Capítulo 2
Me miré la muñeca enrojecida y se me escapó una risa amarga. Debí haberlo sabido. Nunca me creyó, ¿o sí?

Obligué a mi cuerpo enfermo a terminar el ritual por mi cuenta. El día de mi muerte, Caleb recibiría la petición para concluir nuestro vínculo de pareja.

En los últimos tres días de mi vida, rompí nuestro lazo con mis propias manos. Y mi compañero Alfa estaba abrazando a otra mujer, celebrando el triunfo de ella.

Caminé a tropezones de vuelta al hogar del Alfa, aunque no tenía ninguna intención de morir aquí. Solo quería recoger mis pocas pertenencias.

Pero resultó que no había casi nada que recoger. Cuando fui a mi antiguo cuarto, descubrí que lo habían convertido en una bodega desde hacía mucho.

Mi tocador estaba arrumbado en una esquina, cubierto por una gruesa capa de polvo. Los libros y los portarretratos que alguna vez atesoré fueron arrojados sin cuidado en cajas de cartón.

Solo la cama permanecía en su lugar original, pero las sábanas habían sido reemplazadas con una tela áspera y gris. También había un alhajero desgastado. Dentro estaba el único regalo de cumpleaños que Caleb me había dado: una cadena de plata barata.

Me senté al borde de la cama y limpié el polvo de la mesa. Mis dedos se detuvieron en un portarretratos. Era una foto de la ceremonia de mi cumpleaños dieciocho. En la foto, yo llevaba un vestido blanco lunar y mis ojos todavía tenían un brillo especial.

Ahora, esa misma cara estaba pálida, mis ojos llenos únicamente de una quietud mortal. Incluso el vestidor de Lydia era cuatro o cinco veces más grande que esta bodega. Aquí solo aventaban lo que ya no le servía.

La suite destinada para la Luna, mi suite, había sido convertida en el gimnasio privado de Lydia hacía dos años. Tenía el mejor equipo y el ambiente más cómodo.

Y a mí me habían desterrado a esta bodega sin ventanas. El timbre repentino de mi celular me sacó de mis pensamientos.

—Hola, le llamo del Santuario Espiritual de la Bahía del Ángel.

Una voz suave de mujer se escuchó al otro lado.

—Señorita Elena, ¿todavía le interesa la cripta de cristal por la que preguntó? Si deja un anticipo, podemos apartársela por siete días. De lo contrario, se le ofrecerá a otros clientes.

Era el lugar de mi descanso final por el que había preguntado hacía un mes. Rodeado de piedra de luna pura, con un exquisito ataúd de cristal que brillaría bajo la luz de la luna.

Un lugar donde un espíritu de lobo desvanecido podría encontrar la paz eterna. Era el final que tanto anhelaba.

Pero costaba ochenta mil dólares. Le eché un vistazo a los pocos cientos de dólares en mi cartera y me detuve.

—No, ya no la necesito. Gracias.

Cuando colgué, el sonido de la puerta abriéndose me hizo levantar la vista. Caleb entró.

Estaba acostumbrado al aroma sutil y agradable que impregnaba cada rincón de la villa, el aroma único a jazmín y luz de luna que pertenecía a su pareja. Pero ahora, el aire viciado y muerto de este cuarto le repugnaba, llenándolo con una instintiva sensación de pérdida.

Arrugó la frente ligeramente y respiró hondo, tratando de encontrar ese aroma familiar. Pero no había nada. Solo polvo y humedad.

Caleb reprimió su malestar.

—¿Qué fue eso de un santuario espiritual?

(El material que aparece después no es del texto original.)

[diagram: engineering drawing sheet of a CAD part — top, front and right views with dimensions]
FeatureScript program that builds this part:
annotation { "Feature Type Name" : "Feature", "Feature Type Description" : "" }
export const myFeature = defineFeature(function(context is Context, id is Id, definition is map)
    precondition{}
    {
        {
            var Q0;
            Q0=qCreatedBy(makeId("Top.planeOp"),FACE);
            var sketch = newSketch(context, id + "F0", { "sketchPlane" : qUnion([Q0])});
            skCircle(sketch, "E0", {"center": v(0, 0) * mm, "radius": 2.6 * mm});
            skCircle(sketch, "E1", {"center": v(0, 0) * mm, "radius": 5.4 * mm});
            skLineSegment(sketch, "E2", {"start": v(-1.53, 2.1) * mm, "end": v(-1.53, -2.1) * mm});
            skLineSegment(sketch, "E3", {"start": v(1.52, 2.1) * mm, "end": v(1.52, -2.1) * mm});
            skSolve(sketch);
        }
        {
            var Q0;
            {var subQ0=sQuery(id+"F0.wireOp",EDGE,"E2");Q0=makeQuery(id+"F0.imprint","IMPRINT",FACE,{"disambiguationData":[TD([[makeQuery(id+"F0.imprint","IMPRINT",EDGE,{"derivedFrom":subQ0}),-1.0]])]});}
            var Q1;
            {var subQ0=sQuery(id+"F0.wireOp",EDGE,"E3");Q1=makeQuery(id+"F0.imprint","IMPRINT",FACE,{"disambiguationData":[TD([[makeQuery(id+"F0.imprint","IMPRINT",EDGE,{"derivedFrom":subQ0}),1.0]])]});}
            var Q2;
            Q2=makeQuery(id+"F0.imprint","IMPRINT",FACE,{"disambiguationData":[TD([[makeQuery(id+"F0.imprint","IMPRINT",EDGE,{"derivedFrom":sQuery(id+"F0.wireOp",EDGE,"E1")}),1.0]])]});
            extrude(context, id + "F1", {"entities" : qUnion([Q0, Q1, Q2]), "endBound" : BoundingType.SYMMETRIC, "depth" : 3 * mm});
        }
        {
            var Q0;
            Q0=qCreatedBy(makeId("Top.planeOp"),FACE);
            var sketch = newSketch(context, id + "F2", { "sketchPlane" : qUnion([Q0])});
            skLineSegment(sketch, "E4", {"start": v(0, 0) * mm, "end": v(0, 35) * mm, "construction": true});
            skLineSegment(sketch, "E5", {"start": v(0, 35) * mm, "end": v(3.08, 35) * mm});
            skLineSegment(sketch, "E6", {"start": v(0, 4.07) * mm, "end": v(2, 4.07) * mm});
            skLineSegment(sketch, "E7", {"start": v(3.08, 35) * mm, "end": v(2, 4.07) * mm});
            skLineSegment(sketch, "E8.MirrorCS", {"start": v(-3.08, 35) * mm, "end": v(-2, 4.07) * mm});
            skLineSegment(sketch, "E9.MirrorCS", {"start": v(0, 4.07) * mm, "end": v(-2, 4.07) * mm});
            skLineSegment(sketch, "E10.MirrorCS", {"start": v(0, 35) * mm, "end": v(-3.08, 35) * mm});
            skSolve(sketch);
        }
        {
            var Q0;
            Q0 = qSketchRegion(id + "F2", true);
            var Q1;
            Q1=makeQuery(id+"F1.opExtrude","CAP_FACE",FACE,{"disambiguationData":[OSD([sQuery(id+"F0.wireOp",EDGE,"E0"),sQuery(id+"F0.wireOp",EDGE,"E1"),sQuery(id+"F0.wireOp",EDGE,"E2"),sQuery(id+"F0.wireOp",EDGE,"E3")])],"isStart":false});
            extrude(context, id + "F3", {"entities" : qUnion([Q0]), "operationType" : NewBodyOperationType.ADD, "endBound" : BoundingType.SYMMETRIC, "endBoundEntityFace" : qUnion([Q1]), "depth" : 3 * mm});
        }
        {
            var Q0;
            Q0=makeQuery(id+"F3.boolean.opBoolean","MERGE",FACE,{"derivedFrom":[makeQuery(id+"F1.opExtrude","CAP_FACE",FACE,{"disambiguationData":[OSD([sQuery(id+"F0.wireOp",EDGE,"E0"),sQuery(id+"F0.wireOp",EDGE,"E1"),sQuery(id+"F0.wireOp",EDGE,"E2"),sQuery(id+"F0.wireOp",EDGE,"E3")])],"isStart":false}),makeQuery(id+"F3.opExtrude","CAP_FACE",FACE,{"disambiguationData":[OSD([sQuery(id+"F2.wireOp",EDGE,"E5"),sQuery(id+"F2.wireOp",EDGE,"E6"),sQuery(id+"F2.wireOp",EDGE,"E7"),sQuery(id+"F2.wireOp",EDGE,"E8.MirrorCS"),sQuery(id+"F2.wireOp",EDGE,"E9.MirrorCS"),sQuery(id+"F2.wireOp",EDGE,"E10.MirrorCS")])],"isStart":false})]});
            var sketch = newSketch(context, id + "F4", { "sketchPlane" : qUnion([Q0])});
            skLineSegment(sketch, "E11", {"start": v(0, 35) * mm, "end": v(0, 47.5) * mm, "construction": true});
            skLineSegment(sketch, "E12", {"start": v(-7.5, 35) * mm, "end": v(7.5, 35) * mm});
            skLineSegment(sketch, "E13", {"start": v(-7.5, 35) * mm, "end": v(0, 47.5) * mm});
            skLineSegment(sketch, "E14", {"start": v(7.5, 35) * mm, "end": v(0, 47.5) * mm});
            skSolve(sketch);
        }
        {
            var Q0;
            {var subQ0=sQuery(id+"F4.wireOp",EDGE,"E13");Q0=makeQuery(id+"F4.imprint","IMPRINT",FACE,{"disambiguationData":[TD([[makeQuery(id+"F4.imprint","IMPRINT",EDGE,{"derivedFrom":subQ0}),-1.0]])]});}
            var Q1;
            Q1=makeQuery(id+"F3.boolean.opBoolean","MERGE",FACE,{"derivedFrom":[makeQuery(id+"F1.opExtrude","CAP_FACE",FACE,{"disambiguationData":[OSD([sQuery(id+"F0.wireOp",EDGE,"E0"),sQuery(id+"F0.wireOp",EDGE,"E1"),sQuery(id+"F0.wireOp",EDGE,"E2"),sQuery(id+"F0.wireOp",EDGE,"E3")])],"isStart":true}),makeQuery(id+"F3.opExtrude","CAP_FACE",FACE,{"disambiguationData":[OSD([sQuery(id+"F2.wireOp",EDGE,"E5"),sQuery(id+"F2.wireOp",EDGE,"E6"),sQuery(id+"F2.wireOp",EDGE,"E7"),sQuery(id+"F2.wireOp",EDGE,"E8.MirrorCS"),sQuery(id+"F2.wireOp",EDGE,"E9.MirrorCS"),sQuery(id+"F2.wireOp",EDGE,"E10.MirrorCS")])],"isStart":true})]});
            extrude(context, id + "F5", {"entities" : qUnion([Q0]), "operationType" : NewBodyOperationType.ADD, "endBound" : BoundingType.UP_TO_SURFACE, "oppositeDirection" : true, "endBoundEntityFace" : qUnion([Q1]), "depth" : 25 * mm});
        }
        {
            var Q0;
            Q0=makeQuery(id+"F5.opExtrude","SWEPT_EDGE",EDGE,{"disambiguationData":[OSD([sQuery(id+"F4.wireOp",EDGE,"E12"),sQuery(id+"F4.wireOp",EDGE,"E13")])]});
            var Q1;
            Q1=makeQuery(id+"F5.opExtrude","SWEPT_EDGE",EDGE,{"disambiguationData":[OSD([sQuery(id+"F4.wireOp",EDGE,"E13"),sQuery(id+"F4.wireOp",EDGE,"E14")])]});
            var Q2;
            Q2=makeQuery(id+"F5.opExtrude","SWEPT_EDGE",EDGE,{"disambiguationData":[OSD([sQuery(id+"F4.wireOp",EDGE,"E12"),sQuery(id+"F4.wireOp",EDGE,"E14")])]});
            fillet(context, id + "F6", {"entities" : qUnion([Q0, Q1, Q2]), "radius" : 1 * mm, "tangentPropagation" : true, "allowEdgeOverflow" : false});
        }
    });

Me fulminó con la mirada. Dijo, con una voz dura:

—Ya te lo he dicho. Deja tu jueguito. ¿Sigues con tus dramas para dar lástima? ¿Te parece que esto es un juego?

Yo no quería decir nada, pero una negación instintiva se me escapó.

—Yo no…

—¿No qué? —me interrumpió, su tono se endureció aún más—. Entre tú y yo no hay nada más que hablar. Y no vas a quitarle a Lydia lo que es suyo. Para empezar, hay cosas que nunca fueron tuyas.

Las lágrimas corrían por mi cara. Estaba diciendo que la celebración, el título de Luna, incluso todo el amor, le pertenecían a Lydia.

Pero ¿y las cosas que se suponía que eran mías? ¿Se había olvidado de todo eso?

Levanté la vista, sosteniéndole la mirada.

—Solo quiero preguntarte una cosa. ¿Te acuerdas de mi cumpleaños dieciocho?